Phoenix Audio Ascent Two: Klangbeispiele
Anders als Kollege Schnur habe ich den Ascent Two mit dem Stereo-Signal eines Korg Grandstage versorgt und im Sweetspot auch ganz hörenswerte Beispiele gezaubert. Zunächst ein pures Grand-Piano und dann noch mal mit auf 400 Hz gesetztes HPF.
Anschließend dann noch ein E-Piano mit Strings als Ensemble und schließlich noch ein im Bass gespieltes Sägezahn-Signal mit viel Wucht.

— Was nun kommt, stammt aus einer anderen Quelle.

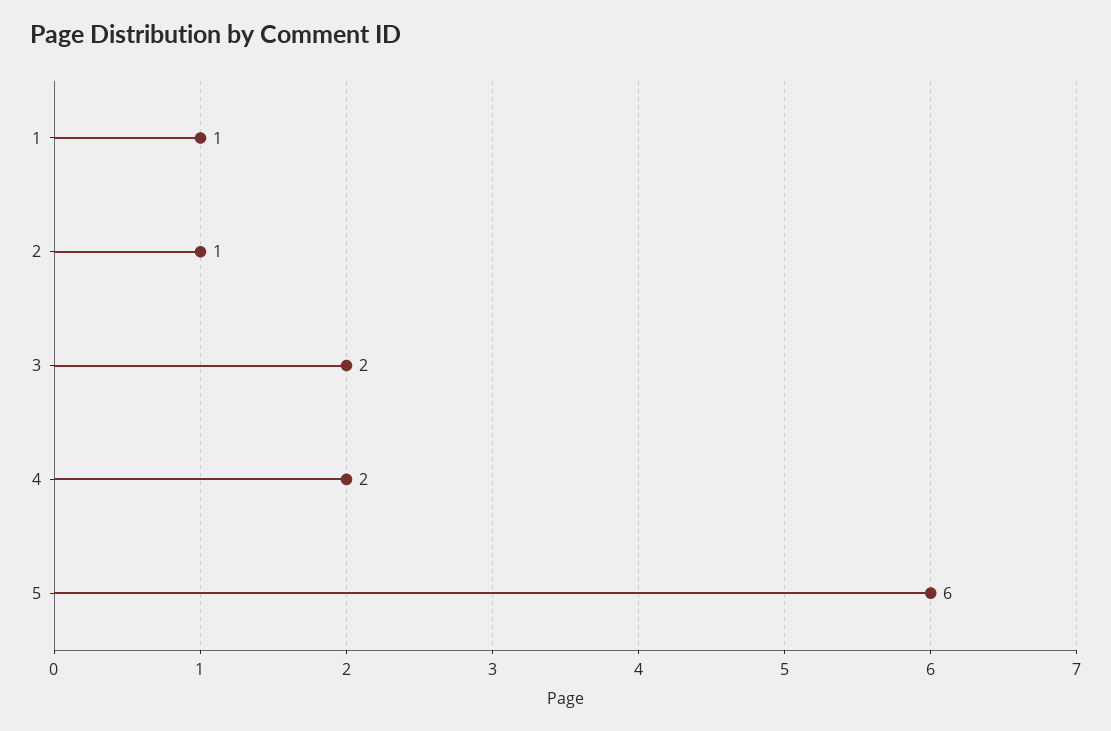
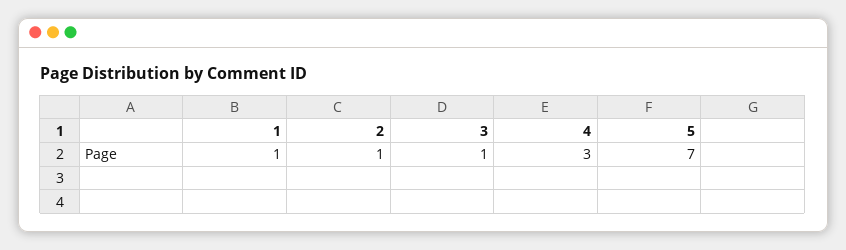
3: 2 -> 1
4: 2 -> 3
5: 6 -> 7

Zusammenfassung: Phoenix Audio Ascent Two
Sie sehen, Phoenix Audio Ascent One und Two sind gut klingende und technisch sehr interessante Geräte mit Abstrichen in Sachen Ergonomie und Zugänglichkeit. Würde ich den Phoenix Audio Ascent Two kaufen? Gute Frage. Ich glaube, die Antwort wäre „fast“ – denn ich gehe da mit dem Kollegen Schnur konform: Wenn, dann wäre die Version mit Equalizer wohl der beste „Bang for the Money“. Für 500,- Euro Aufpreis (2.449,- Euro) gibt es dann einen parametrischen 4-Band EQ dazu. Dieser verfügt über variable Frequenzen und gibt dem Gerät das Quäntchen mehr, was mich zu einer Kaufentscheidung bewegen könnte. Oder sollte ich doch lieber den sichereren Weg gehen, und einen SPL Crescendo duo kaufen? Ich bin aber mit meinem SSL SiX Analog Mixer sehr zufrieden und so muss ich – Gott sei Dank – diese Entscheidung nicht treffen!